The big corporations – who in truth didn’t give a monkeys about either trans or race stuff, they just wanted to fellate the progressive public and make more money – have, one by one, reneged on their asinine conversions to wokery and in most cases sacked the halfwits who told them to man down and embrace a new philosophy. The chief creative officer of Jaguar Land Rover, Gerry McGovern, was only the latest to be marched out of his office by security guards for having decided that his firm’s macho brand would be better tilted at vegan transgendered folk of colour rather than white men who wish their testicles were larger. I wonder how much wokery cost the big corporations? I hope it cost them everything and gave the execs nasty acidic ulcers.

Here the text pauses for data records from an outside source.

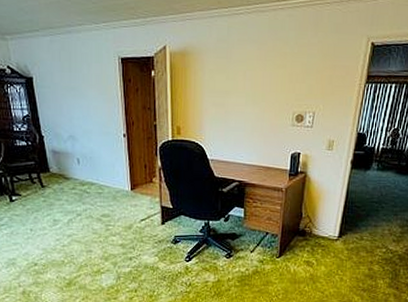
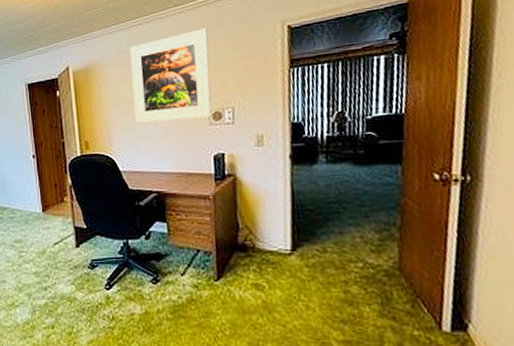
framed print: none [227,30,303,119] -> present [130,28,212,123]

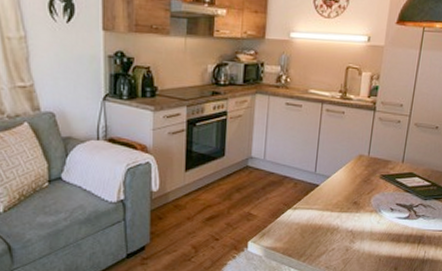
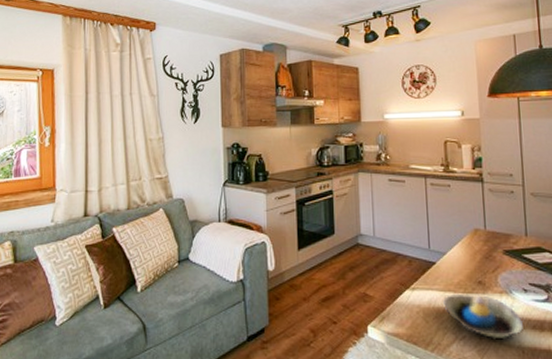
decorative bowl: none [320,212,386,250] -> present [443,293,524,340]

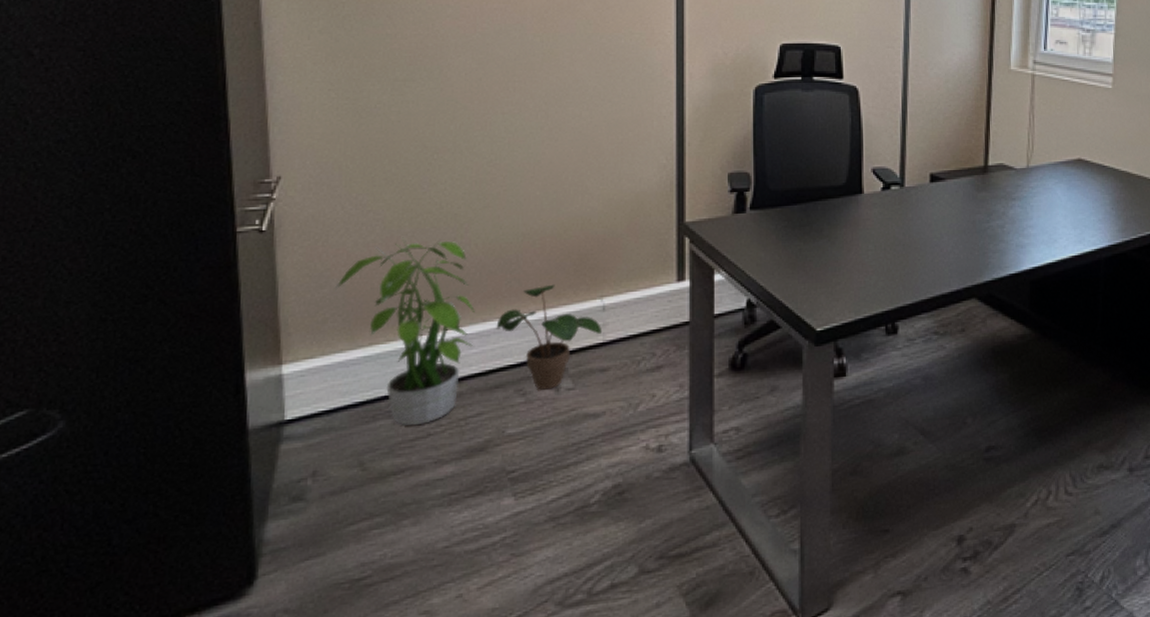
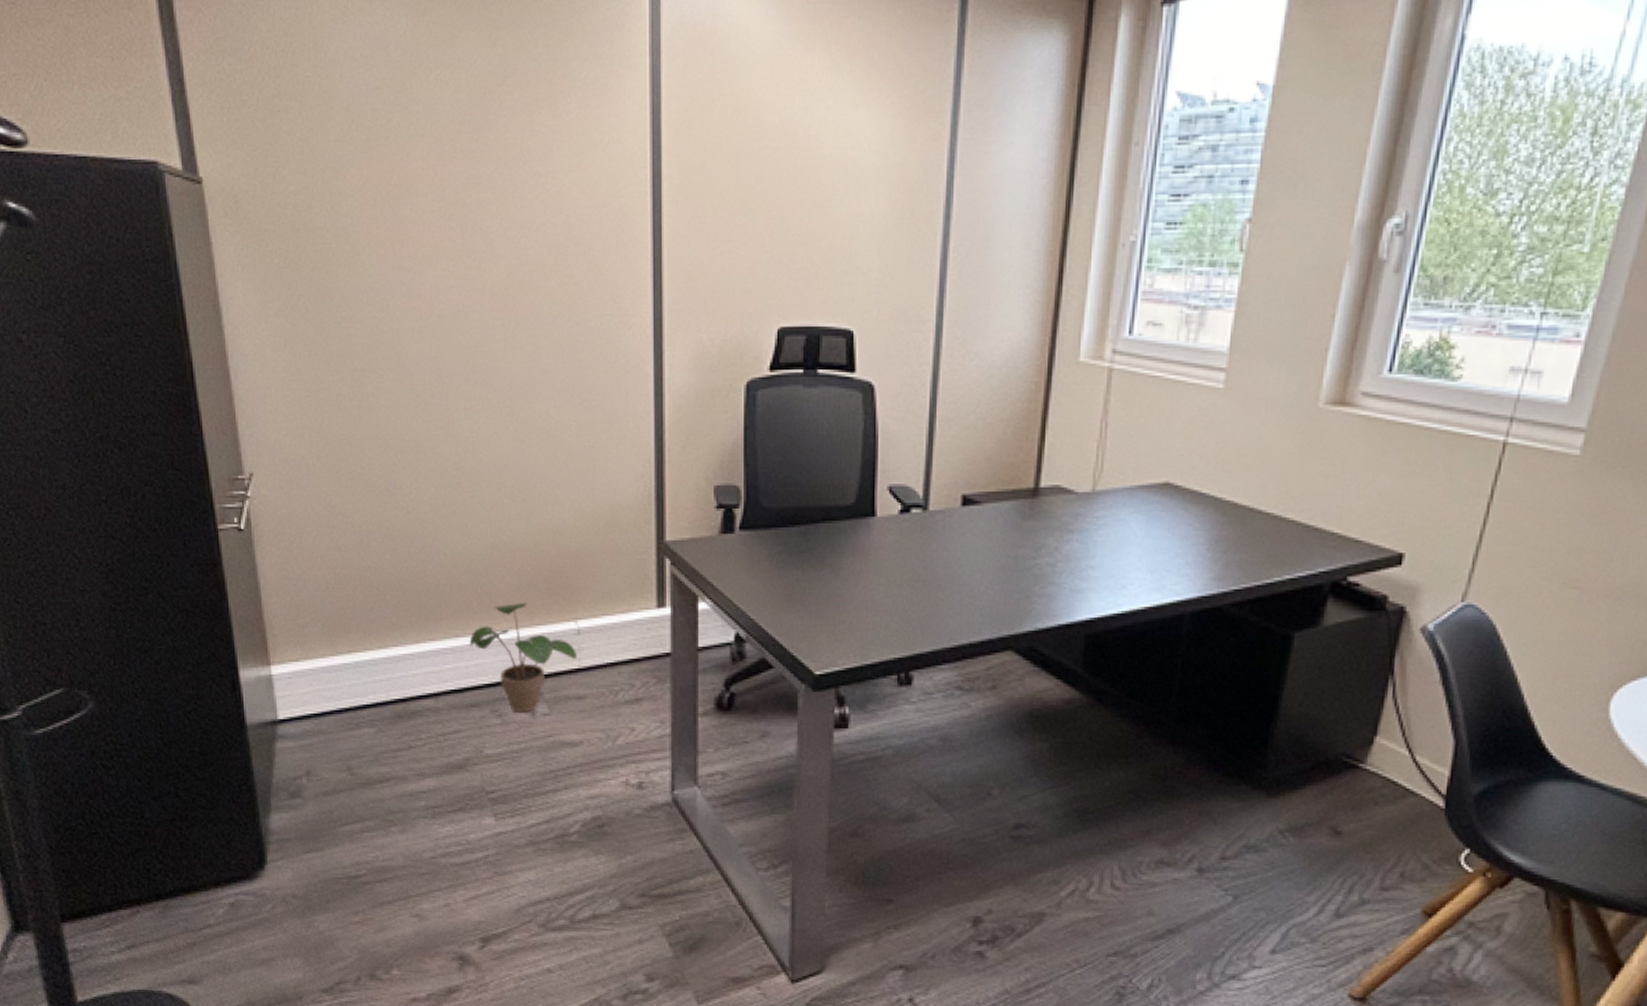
potted plant: present [334,237,475,426] -> none [311,543,447,737]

Even on that last redoubt of progressivism – the patently racist belief that all the problems in the world have been caused by Jews and more specifically Israel, and that if Jews didn’t exist the world would be a pacific utopia and Palestine a vibrant go-ahead Green state resembling Switzerland, if Switzerland was run by Zack Polanski – has retreated a little, partly as a consequence of the Trump-imposed peace plan.
The war is not yet completely won. We still have public institutions in thrall to progressivism – send their leaders to till the fields, I say. Pol Pot was a questionable role model but he was right about the teachers. In short, though, 2025 gives us grounds for more optimism for the coming year, more than we could have thought possible five years ago.